[Collected data]
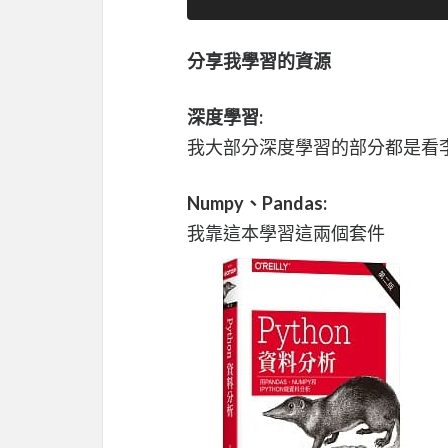
分享我學習的資源
深度學習:
我大部分深度學習的部分都是看李宏
Numpy、Pandas:
我靠這本學習這兩個套件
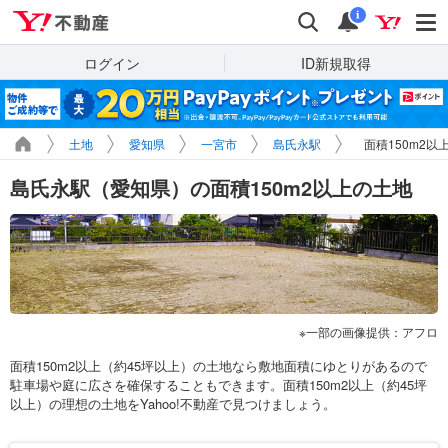
Yahoo!不動産
検索
通知
i
ログイン
ID新規取得
土地
愛知県
一宮市
島氏永駅
面積150m2以
島氏永駅（愛知県）の面積150m2以上の土地
一部の画像提供：アフロ
面積150m2以上（約45坪以上）の土地なら敷地面積にゆとりがあるので
駐車場や庭に広さを確保することもできます。面積150m2以上（約45坪
以上）の理想の土地をYahoo!不動産で見つけましょう。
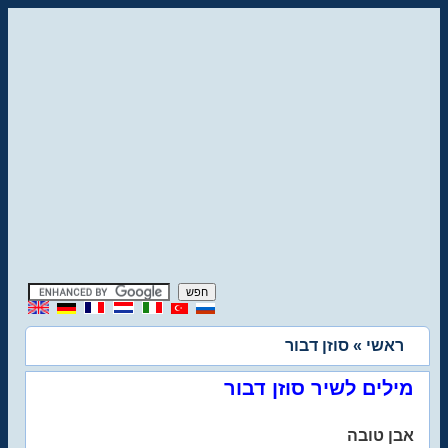
ראשי
» סוזן דבור
מילים לשיר סוזן דבור
אבן טובה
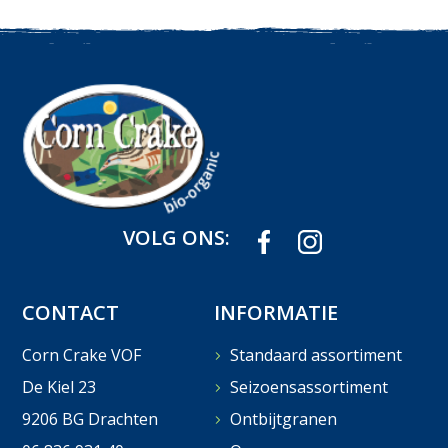
VOLG ONS:
CONTACT
INFORMATIE
Corn Crake VOF
Standaard assortiment
De Kiel 23
Seizoensassortiment
9206 BG Drachten
Ontbijtgranen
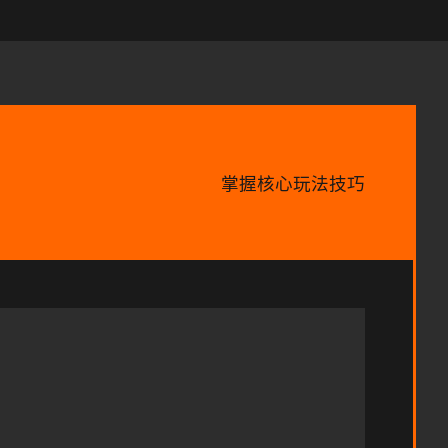
掌握核心玩法技巧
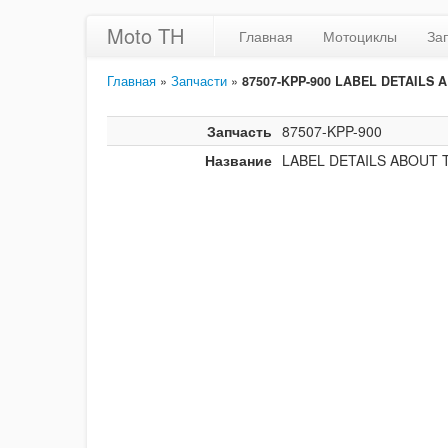
Moto TH
Главная
Мотоциклы
За
Главная
»
Запчасти
»
87507-KPP-900 LABEL DETAILS 
Запчасть
87507-KPP-900
Название
LABEL DETAILS ABOUT 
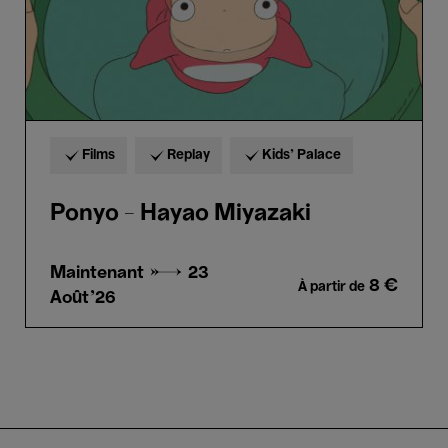
Films
Replay
Kids’ Palace
Ponyo - Hayao Miyazaki
Maintenant →
23
8 €
À partir de
Août'26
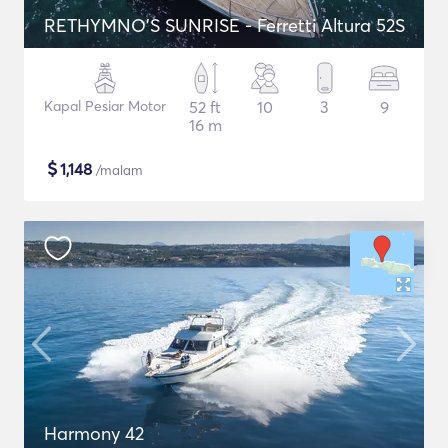
RETHYMNO'S SUNRISE - Ferretti Altura 52S
Kapal Pesiar Motor
52 ft
10
3
9
16 m
$
1,148
/malam
Harmony 42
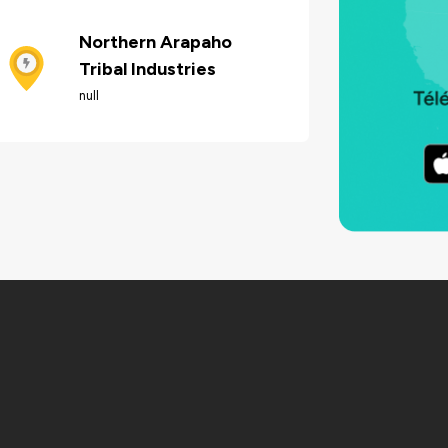
Northern Arapaho
Tribal Industries
null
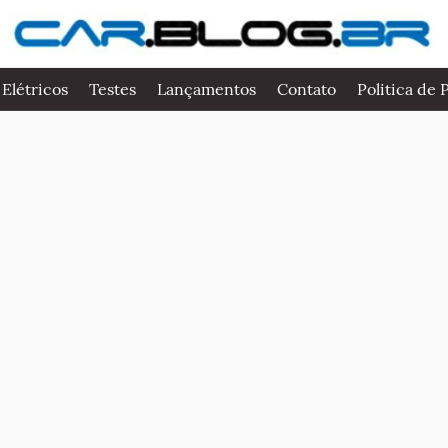
 Elétricos
Testes
Lançamentos
Contato
Politica de 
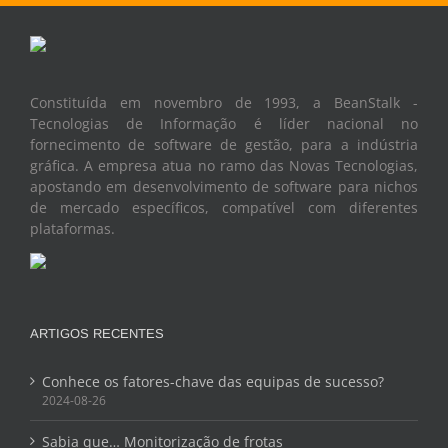
Constituída em novembro de 1993, a BeanStalk -
Tecnologias de Informação é líder nacional no
fornecimento de software de gestão, para a indústria
gráfica. A empresa atua no ramo das Novas Tecnologias,
apostando em desenvolvimento de software para nichos
de mercado específicos, compatível com diferentes
plataformas.
ARTIGOS RECENTES
Conhece os fatores-chave das equipas de sucesso?
2024-08-26
Sabia que… Monitorização de frotas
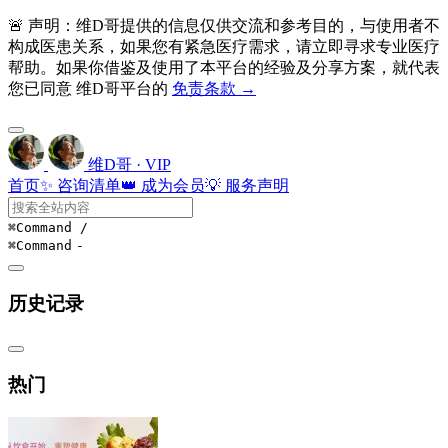
🚨 声明：维D哥提供的信息仅供交流和参考目的，与使用者不
构成医患关系，如果您有紧急医疗需求，请立即寻求专业医疗
帮助。如果你借鉴及使用了本平台的经验及分享方案，就代表
您已同意 维D哥平台的
免责条款 →
维D哥 · VIP
首页
✨ 咨询清单
👑 成为会员
💡 服务声明
⌘Command
/
⌘Command
-
历史记录
热门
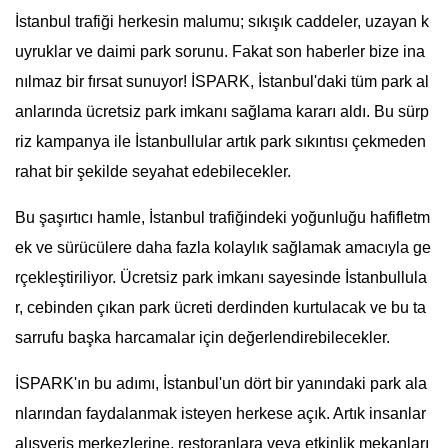
İstanbul trafiği herkesin malumu; sıkışık caddeler, uzayan k
uyruklar ve daimi park sorunu. Fakat son haberler bize ina
nılmaz bir fırsat sunuyor! İSPARK, İstanbul'daki tüm park al
anlarında ücretsiz park imkanı sağlama kararı aldı. Bu sürp
riz kampanya ile İstanbullular artık park sıkıntısı çekmeden
rahat bir şekilde seyahat edebilecekler.
Bu şaşırtıcı hamle, İstanbul trafiğindeki yoğunluğu hafifletm
ek ve sürücülere daha fazla kolaylık sağlamak amacıyla ge
rçekleştiriliyor. Ücretsiz park imkanı sayesinde İstanbullula
r, cebinden çıkan park ücreti derdinden kurtulacak ve bu ta
sarrufu başka harcamalar için değerlendirebilecekler.
İSPARK'ın bu adımı, İstanbul'un dört bir yanındaki park ala
nlarından faydalanmak isteyen herkese açık. Artık insanlar
alışveriş merkezlerine, restoranlara veya etkinlik mekanları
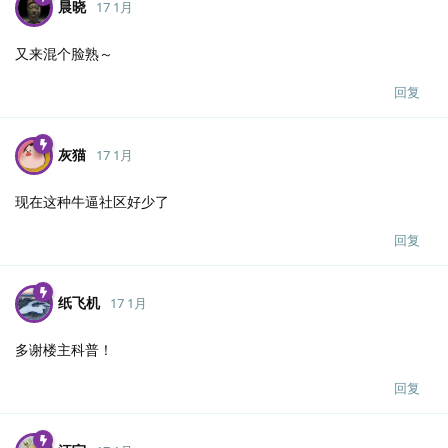
晨晓
17 1月
又来混个脸熟～
回复
灰猫
17 1月
现在这种牛逼社区好少了
回复
纸飞机
17 1月
多谢楼主科普！
回复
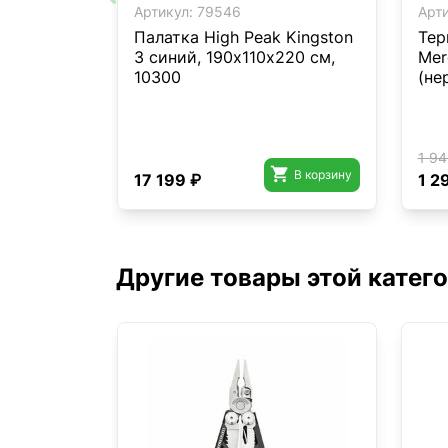
Артикул:
79546
Арти
Палатка High Peak Kingston
Тер
3 синий, 190х110х220 см,
Mer
10300
(не
1 94

В корзину
17 199 ₽
1 2
Другие товары этой катег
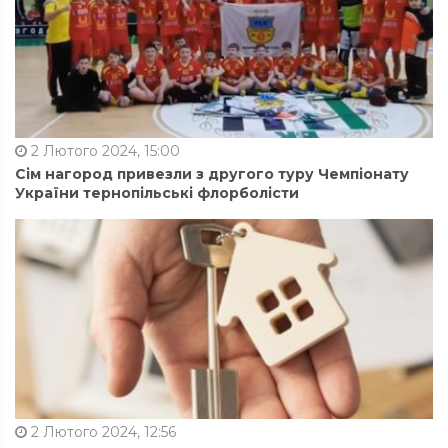
2 Лютого 2024, 15:00
Сім нагород привезли з другого туру Чемпіонату
України тернопільські флорболісти
2 Лютого 2024, 12:56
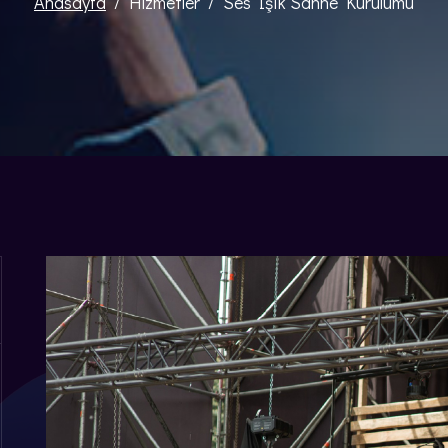
Anasayfa
Hizmetler
Ses Işık Sahne Kurulumu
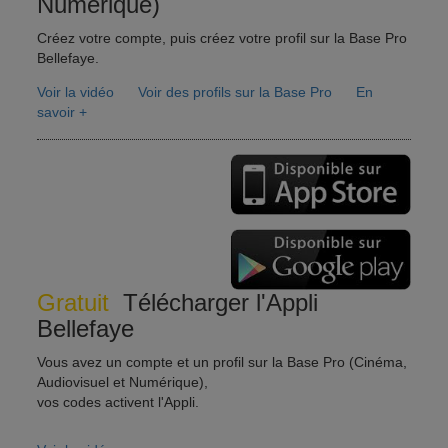
Numérique)
Créez votre compte, puis créez votre profil sur la Base Pro
Bellefaye.
Voir la vidéo
Voir des profils sur la Base Pro
En
savoir +
Gratuit
Télécharger l'Appli
Bellefaye
Vous avez un compte et un profil sur la Base Pro (Cinéma,
Audiovisuel et Numérique),
vos codes activent l'Appli.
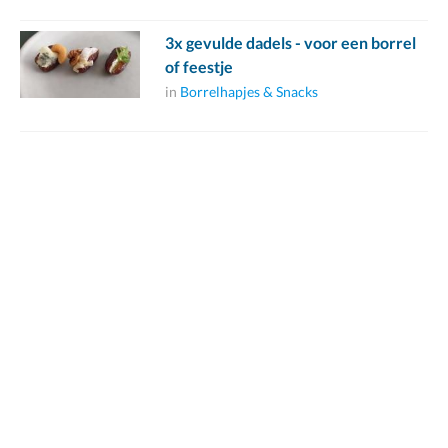
3x gevulde dadels - voor een borrel
of feestje
in
Borrelhapjes & Snacks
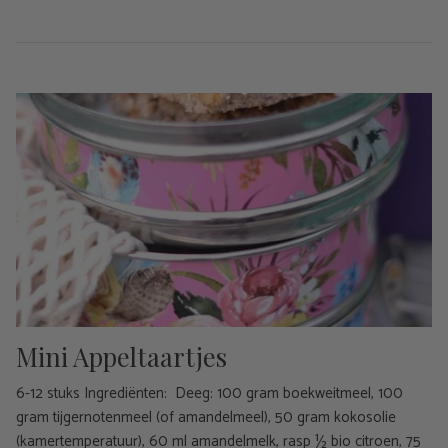
Mini Appeltaartjes
6-12 stuks Ingrediënten: Deeg: 100 gram boekweitmeel, 100
gram tijgernotenmeel (of amandelmeel), 50 gram kokosolie
(kamertemperatuur), 60 ml amandelmelk, rasp ½ bio citroen, 75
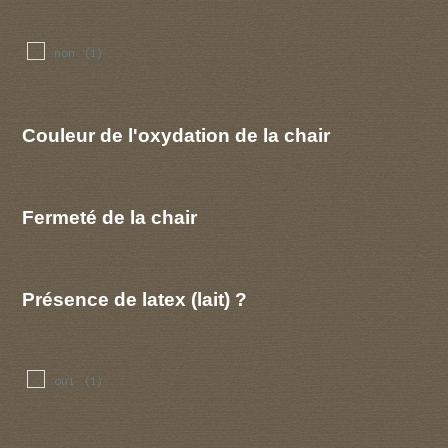
non
(1)
Couleur de l'oxydation de la chair
Fermeté de la chair
Présence de latex (lait) ?
oui
(1)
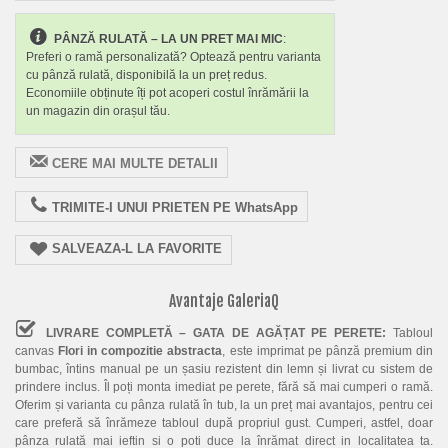
PÂNZĂ RULATĂ – LA UN PRET MAI MIC
:
Preferi o ramă personalizată? Optează pentru varianta
cu pânză rulată, disponibilă la un preț redus.
Economiile obținute îți pot acoperi costul înrămării la
un magazin din orașul tău.
CERE MAI MULTE DETALII
TRIMITE-I UNUI PRIETEN PE WhatsApp
SALVEAZA-L LA FAVORITE
Avantaje GaleriaQ
LIVRARE COMPLETĂ – GATA DE AGĂȚAT PE PERETE:
Tabloul
canvas
Flori in compozitie abstracta
, este imprimat pe pânză premium din
bumbac, întins manual pe un șasiu rezistent din lemn și livrat cu sistem de
prindere inclus. Îl poți monta imediat pe perete, fără să mai cumperi o ramă.
Oferim și varianta cu pânza rulată în tub, la un preț mai avantajos, pentru cei
care preferă să înrămeze tabloul după propriul gust. Cumperi, astfel, doar
pânza rulată mai ieftin si o poti duce la înrămat direct in localitatea ta.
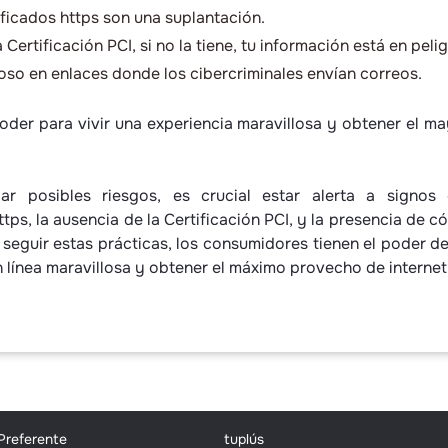
tificados https son una suplantación.
 Certificación PCI, si no la tiene, tu información está en pelig
oso en enlaces donde los cibercriminales envían correos.
poder para vivir una experiencia maravillosa y obtener el 
icar posibles riesgos, es crucial estar alerta a signos
ttps, la ausencia de la Certificación PCI, y la presencia de 
 seguir estas prácticas, los consumidores tienen el poder de
n línea maravillosa y obtener el máximo provecho de internet
 Preferente
tuplús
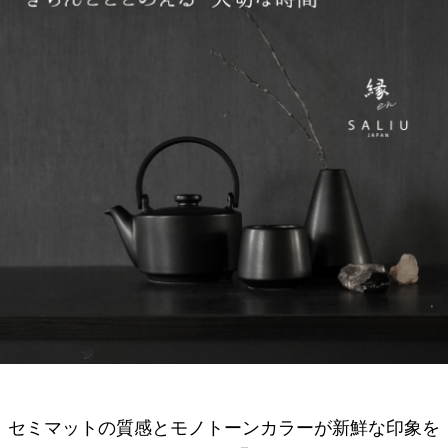
セミマットの質感とモノトーンカラーが新鮮な印象を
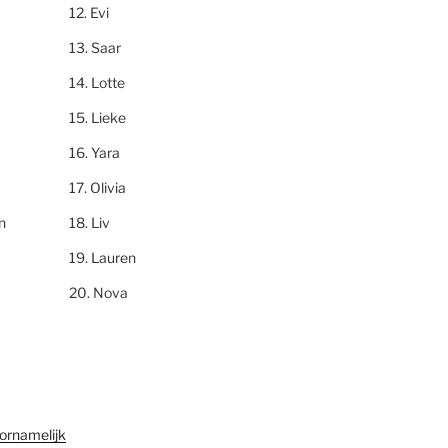
Evi
Saar
Lotte
Lieke
Yara
Olivia
n
Liv
Lauren
Nova
ornamelijk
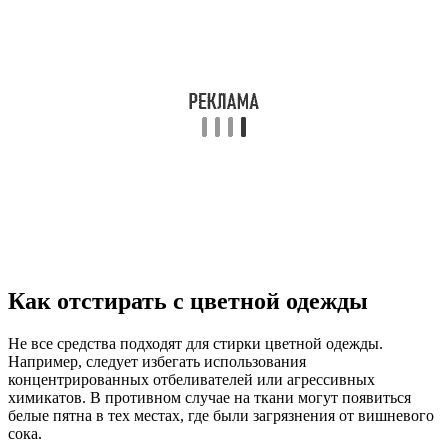
Как отстирать с цветной одежды
Не все средства подходят для стирки цветной одежды.
Например, следует избегать использования
концентрированных отбеливателей или агрессивных
химикатов. В противном случае на ткани могут появиться
белые пятна в тех местах, где были загрязнения от вишневого
сока.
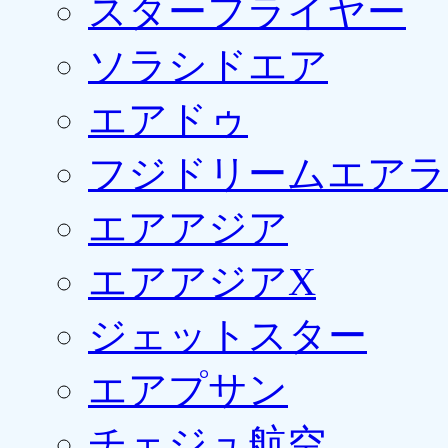
スターフライヤー
ソラシドエア
エアドゥ
フジドリームエアラ
エアアジア
エアアジアX
ジェットスター
エアプサン
チェジュ航空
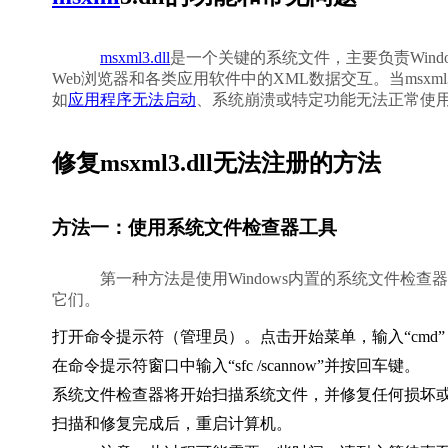
msxml3.dll
是一个关键的系统文件，主要负责Wind
Web浏览器和各类应用软件中的XML数据交互。当msxm
如
应用程序无法启动
、系统崩溃或特定功能无法正常使用，严
修复msxml3.dll无法注册的方法
方法一：使用系统文件检查器工具
            第一种方法是使用Windows内置的系统文件检查器（SFC）。这个工具可以扫描损坏或缺失的系统文件，并自动修复
它们。            
打开命令提示符（管理员）。点击开始菜单，输入“cmd”
在命令提示符窗口中输入“sfc /scannow”并按回车键。
系统文件检查器将开始扫描系统文件，并修复任何损坏或缺失的
扫描和修复完成后，重启计算机。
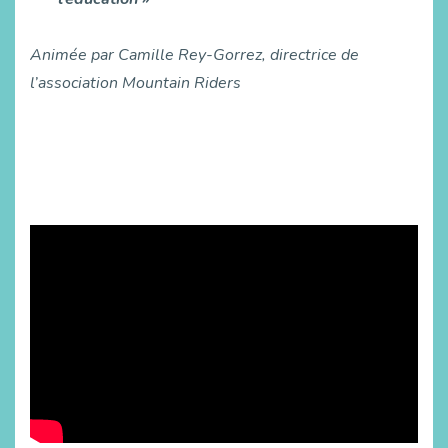
Animée par Camille Rey-Gorrez, directrice de
l’association Mountain Riders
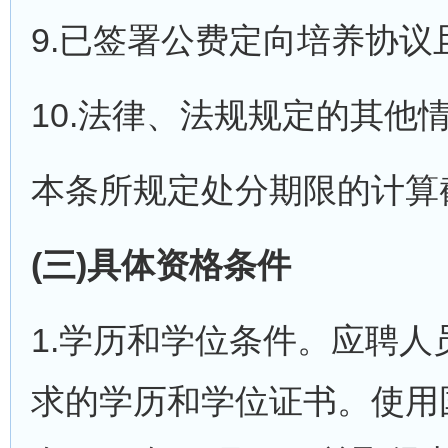
9.已签署公费定向培养协议
10.法律、法规规定的其他
本条所规定处分期限的计算
(三)具体资格条件
1.学历和学位条件。应聘人员
求的学历和学位证书。使用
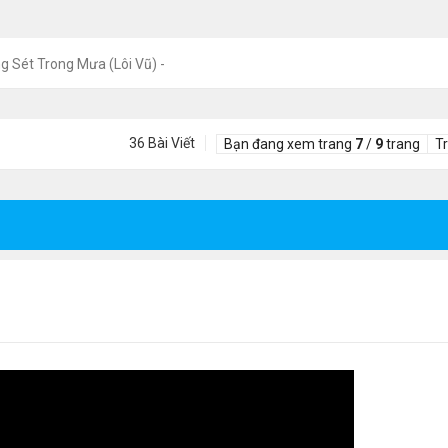
g Sét Trong Mưa (Lôi Vũ) -
36 Bài Viết
Bạn đang xem trang
7
/
9
trang
T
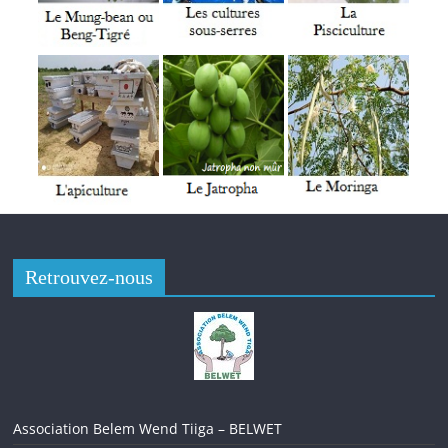
Larlé Naaba Tigré, présent lors de cette cérémonie de départ
à la retraite, a salué la pionnière qu’est Mme Ouedraogo, pour
avoir tenu depuis juin 2003 à nos jours. C’est ainsi qu’il a
souhaité à l’intéressée de bien jouir de sa retraite, tout en
l’invitant à rester active.
Tenue de l’Enquête nationale nutritionnelle (ENN) 2022 au
Burkina Faso
Retrouvez-nous
Association Belem Wend Tiiga – BELWET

Activity: Search the data for "preț" and list every line in which it occurs.

Task solution:
cu pânză rulată, disponibilă la un preț redus.
Oferim și varianta cu pânza rulată în tub, la un preț mai avantajos, pentru cei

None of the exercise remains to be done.